On the other hand, with general purpose tools all things are made harder than they need to be. You need to find the one that fulfills your needs best.

If in doubt, we can brainstorm together. It will be much cheaper than what I have seen recently, products bought for >100k and not providing any value.

SAP Hana SDI

SAP Hana Smart Data Integration is one of the hidden gems, useful for many situations.

The vision of Hana SDI was to designu00a0 transformations once and let the user decide the qualities at activation time. He could choose:

  • Federation: Data is current as the source system gets queried directly but the users stress the source system with their queries unintentionally. The queries return with source-system speed, if that.
  • Batch ETL: Move the data at the highest possible speed into the Hana instance, hence queries will run at Hana speed. But data might is not current and not transactional consistent at any time.
  • Realtime Push: The source system is asked to push changes to Hana and these changes are incorporated into the Hana target tables. Hence all queries will run at Hana speed and will return current data. Depending on the transformation, this can be a lot of work to accomplish.

By using Hana Smart Data Access as the foundation and extending it, within a year (Nov 2014 with Hana 1.0 SPS9) the first version of Hana SDI was released. It allowed to add own Adapters and to use realtime push with various sources.

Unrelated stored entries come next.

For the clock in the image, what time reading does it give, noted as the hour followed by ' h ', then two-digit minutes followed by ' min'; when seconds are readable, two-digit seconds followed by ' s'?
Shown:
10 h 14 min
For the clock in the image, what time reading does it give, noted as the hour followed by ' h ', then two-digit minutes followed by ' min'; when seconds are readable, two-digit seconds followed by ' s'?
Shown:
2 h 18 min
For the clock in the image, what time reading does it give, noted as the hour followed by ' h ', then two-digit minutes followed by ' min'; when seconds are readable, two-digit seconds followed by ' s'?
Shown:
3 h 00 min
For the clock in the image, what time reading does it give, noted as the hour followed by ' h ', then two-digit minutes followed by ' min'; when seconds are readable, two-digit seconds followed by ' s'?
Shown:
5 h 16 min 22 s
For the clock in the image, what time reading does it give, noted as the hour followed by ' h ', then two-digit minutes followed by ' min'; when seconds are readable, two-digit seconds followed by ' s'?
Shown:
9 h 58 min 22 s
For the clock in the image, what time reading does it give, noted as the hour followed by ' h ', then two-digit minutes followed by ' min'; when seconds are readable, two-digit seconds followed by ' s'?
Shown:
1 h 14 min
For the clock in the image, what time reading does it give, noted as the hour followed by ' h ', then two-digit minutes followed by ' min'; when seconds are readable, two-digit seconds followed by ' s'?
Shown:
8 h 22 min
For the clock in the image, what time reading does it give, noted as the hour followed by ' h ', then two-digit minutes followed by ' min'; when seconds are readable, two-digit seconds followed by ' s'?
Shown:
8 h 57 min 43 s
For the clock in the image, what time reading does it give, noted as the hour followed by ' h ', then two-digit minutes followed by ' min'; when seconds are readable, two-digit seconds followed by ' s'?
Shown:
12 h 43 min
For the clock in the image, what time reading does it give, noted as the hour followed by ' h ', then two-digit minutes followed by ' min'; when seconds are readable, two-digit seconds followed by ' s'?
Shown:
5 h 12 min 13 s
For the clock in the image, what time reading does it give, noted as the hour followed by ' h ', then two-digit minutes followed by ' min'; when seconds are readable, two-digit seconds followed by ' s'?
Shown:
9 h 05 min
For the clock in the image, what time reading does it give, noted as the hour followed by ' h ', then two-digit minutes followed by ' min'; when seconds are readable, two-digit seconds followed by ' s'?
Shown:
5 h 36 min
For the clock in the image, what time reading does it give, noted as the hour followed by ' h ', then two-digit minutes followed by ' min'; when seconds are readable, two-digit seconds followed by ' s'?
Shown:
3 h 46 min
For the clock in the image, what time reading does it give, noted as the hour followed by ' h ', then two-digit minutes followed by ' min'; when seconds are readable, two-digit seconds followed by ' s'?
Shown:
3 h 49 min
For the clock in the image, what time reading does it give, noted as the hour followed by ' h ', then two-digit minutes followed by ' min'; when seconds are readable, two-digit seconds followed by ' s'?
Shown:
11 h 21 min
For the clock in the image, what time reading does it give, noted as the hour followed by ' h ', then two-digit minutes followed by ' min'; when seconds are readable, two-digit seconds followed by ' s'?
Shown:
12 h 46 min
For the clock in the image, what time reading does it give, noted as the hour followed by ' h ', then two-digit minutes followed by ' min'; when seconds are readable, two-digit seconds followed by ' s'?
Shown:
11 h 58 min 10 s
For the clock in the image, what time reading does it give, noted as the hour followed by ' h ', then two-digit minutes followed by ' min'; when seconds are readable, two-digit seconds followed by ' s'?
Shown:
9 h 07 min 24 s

The other concepts of transitioning between the three integration styles was started but never completed. Only now this concept starts to get traction again by other Hana teams.

So if there are any questions in regards to Hana SDI, your chance to talk to the very creator of this product. I’m who you want to consult for this.

SAP Data Services

SAP Data Services is a very powerful ETL tool, per Gartner Magic Quadrant. We can help to be most efficient.

SAP Data Services is a very powerful ETL tool, as can be seen in the Gartner Magic Quadrant for Data Integration.

I was part of the product team in various roles, Developer, Product Manager, Performance Expert, Troubleshooter, Consultant, Trainer. Hence I can provide deep insights and build dataflows very quickly.

A suggested engagement is to get the customer team started, review the work on a frequent basis and build the most complex transformations together. This way the project team can learn while doing their jobs and will be most efficient.

During the days as product manager one of the tasks was to help the community. In the Business Objects Forum BOB answering questions. The majority of the in the SCN Wiki was created by me.